There was no face in the video sent by "Nick" or "Jack", who on this third occasion had chosen to call himself "Bill", "which might be my definitive name and then again it might not", he said, still in English, on the card that accompanied the recording, and the "i" was identical to the "i" in "Nick". It may have arrived on the day that it couldn't have arrived at the house and didn't, but Berta picked it up two days later, when she went to look at her box number at the local post office, where she received her more personal, or rather impersonal, correspondence. She was still wearing her raincoat when I got in that evening, she'd arrived only a few minutes before me, although she would have arrived a good deal earlier than me if she hadn't stopped by the post office or been delayed or got nervous when she was trying to open the silver mailbox. She was holding the package in her hand (a package in the shape of a video tape), she held it up and waved it at me with a smile, to show me, to let me know it had come. She was standing still and so wasn't limping.
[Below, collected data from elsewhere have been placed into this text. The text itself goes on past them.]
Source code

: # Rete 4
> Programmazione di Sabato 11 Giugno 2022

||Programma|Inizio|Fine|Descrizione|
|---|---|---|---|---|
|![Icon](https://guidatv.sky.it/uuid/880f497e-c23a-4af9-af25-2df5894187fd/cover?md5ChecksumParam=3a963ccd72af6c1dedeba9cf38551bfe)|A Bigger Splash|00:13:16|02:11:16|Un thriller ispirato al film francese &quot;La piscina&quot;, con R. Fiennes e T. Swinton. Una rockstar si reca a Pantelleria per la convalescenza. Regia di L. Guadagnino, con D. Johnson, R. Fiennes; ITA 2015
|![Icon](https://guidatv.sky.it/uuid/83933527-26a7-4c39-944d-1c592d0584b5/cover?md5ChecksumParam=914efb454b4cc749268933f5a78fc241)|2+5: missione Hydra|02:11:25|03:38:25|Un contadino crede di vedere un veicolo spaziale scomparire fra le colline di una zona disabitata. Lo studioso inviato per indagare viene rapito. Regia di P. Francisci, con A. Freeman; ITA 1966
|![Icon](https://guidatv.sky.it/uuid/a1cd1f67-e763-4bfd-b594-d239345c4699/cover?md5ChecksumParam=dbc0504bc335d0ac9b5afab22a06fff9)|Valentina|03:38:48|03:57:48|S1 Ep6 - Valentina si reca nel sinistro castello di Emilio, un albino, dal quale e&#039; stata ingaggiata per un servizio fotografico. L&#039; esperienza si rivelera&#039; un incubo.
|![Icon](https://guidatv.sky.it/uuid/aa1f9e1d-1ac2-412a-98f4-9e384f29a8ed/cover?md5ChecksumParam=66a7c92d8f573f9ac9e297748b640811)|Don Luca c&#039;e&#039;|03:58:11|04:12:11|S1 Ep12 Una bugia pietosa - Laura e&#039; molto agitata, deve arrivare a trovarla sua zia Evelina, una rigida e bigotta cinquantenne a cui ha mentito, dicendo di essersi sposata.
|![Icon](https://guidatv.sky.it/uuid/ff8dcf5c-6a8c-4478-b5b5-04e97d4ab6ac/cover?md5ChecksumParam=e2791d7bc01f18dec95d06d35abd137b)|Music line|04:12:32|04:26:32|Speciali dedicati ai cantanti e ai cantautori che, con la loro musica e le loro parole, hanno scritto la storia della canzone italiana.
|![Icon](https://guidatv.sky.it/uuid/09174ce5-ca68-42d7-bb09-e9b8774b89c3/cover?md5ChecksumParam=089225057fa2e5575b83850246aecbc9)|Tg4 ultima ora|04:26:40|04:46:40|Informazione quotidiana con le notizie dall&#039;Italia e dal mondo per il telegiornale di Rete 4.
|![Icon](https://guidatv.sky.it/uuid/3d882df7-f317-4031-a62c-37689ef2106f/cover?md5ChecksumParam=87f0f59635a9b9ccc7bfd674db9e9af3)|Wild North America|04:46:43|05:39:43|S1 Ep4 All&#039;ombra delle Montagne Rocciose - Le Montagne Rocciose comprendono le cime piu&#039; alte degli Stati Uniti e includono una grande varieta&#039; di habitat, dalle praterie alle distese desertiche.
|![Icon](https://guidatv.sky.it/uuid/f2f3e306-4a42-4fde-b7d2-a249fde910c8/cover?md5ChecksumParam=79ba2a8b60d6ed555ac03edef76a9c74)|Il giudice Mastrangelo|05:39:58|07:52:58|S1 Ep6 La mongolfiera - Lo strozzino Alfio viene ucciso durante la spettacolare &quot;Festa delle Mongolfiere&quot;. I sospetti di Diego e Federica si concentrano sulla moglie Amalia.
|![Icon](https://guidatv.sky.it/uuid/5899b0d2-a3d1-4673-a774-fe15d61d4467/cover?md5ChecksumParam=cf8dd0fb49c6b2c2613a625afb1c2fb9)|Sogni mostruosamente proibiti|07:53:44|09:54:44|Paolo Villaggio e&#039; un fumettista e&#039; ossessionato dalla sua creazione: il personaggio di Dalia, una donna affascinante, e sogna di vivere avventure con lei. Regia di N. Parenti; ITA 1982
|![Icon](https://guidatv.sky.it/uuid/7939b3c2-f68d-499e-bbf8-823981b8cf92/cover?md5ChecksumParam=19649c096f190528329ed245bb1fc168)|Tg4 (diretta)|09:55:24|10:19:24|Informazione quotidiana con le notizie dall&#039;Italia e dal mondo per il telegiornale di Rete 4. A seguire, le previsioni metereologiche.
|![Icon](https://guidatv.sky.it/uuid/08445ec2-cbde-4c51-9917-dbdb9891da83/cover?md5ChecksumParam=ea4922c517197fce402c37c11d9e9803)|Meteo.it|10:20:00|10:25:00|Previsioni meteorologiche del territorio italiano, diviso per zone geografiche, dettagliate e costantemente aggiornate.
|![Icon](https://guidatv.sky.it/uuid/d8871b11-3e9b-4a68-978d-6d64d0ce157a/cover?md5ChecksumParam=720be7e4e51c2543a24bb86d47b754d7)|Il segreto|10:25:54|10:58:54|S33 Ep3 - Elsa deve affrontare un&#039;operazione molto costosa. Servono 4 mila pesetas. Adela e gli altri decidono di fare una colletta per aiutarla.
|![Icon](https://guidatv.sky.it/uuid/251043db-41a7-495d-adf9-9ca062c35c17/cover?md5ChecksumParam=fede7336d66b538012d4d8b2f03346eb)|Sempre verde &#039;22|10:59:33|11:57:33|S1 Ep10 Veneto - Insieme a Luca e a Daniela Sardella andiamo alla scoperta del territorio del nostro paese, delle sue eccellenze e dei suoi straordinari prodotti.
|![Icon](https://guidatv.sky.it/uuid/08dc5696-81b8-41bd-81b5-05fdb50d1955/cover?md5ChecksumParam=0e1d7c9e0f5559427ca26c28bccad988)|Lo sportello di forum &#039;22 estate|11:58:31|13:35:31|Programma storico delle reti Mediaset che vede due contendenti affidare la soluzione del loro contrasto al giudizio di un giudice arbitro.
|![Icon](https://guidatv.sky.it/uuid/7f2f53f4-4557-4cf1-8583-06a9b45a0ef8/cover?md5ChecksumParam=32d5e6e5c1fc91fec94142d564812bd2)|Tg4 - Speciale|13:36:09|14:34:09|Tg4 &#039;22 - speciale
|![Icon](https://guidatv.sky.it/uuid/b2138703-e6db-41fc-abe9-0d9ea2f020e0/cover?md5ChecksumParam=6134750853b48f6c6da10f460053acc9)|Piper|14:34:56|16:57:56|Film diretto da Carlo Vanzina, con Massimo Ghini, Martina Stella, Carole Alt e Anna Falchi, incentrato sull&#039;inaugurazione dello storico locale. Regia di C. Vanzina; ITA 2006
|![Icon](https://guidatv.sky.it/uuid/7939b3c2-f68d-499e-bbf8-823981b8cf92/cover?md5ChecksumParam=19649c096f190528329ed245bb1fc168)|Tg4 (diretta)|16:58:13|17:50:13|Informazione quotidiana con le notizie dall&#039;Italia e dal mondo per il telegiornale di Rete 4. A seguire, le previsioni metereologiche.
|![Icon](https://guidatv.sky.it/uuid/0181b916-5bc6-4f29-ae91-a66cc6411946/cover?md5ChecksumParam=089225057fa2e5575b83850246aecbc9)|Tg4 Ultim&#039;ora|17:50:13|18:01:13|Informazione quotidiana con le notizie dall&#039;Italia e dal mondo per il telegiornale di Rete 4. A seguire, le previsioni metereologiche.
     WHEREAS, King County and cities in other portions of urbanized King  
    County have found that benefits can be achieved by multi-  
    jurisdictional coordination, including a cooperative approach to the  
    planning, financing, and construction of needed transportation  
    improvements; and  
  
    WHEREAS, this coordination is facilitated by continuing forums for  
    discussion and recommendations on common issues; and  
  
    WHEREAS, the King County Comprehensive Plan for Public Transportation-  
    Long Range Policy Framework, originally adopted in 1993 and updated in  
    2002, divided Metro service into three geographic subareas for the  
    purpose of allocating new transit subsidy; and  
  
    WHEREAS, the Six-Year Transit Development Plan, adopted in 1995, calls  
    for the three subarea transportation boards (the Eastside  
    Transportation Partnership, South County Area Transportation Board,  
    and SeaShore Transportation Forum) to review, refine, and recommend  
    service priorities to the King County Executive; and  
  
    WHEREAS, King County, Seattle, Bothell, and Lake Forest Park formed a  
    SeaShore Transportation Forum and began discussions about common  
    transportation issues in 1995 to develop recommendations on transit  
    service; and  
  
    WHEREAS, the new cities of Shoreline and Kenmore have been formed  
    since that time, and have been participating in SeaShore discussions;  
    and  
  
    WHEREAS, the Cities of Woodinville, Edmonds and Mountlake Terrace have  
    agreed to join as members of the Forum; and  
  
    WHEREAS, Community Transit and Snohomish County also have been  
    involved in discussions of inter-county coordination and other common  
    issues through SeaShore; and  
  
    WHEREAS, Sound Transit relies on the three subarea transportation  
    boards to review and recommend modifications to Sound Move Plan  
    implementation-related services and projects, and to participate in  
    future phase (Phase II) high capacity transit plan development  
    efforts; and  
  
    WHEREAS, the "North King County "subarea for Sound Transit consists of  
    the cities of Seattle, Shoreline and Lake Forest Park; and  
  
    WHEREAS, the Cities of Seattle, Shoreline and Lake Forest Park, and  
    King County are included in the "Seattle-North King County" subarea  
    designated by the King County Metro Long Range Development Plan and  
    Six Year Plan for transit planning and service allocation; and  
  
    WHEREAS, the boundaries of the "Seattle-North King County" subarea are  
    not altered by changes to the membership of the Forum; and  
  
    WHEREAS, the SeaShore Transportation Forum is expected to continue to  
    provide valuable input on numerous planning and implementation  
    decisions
"Shall we watch it together tonight after supper?" she asked me, trustingly.
"I'm having supper out tonight. I don't know what time I'll be back."
"OK, if I can, I'll wait until you get back. If I can't, I'll leave it on top of the television so that you can watch it before you go to bed, then we can discuss it tomorrow."
'Why don't we watch it now?"
"No, I'm not ready yet. I want to wait a few hours, just to know that I've got it but without watching it. I'll wait up for you as long as I can."
I was on the point of cancelling my date. Berta would rather watch the video with me, in order to be protected while she was watching it or in order to give it the visual importance that she'd been giving it verbally for days now. It was an event, even a solemn event, and you have to give importance to what is important to your friends. But my date was in part work-relat
ed, with a senior Spanish civil servant, a friend of my father's who was visiting the city and who had a reasonable but uncertain grasp of English and had asked me if I could accompany him and his (much younger) wife to supper with another couple, an American senator and his (much younger) American wife, in order to chat to the women while the men discussed dirty tricks and also to lend him a hand with his English if, as was quite probable, he needed it. Not only were the two ladies younger, they were also a pair of frivolous birdbrains who, after supper, insisted on going out dancing and so we did: they danced for hours with me and with various other men (never once with their husbands, who were up to their eyes in dirty tricks) and they danced very close, especially the Spanish woman, whose breasts to me felt like silicon implants, like wood soaked in water, not that I submitted them to any hands-on analysis. The two couples were both rich and sophisticated, they did deals, they injected themselves with silicon, they spoke of Cuba like people in the know, they went to places where you dance very close.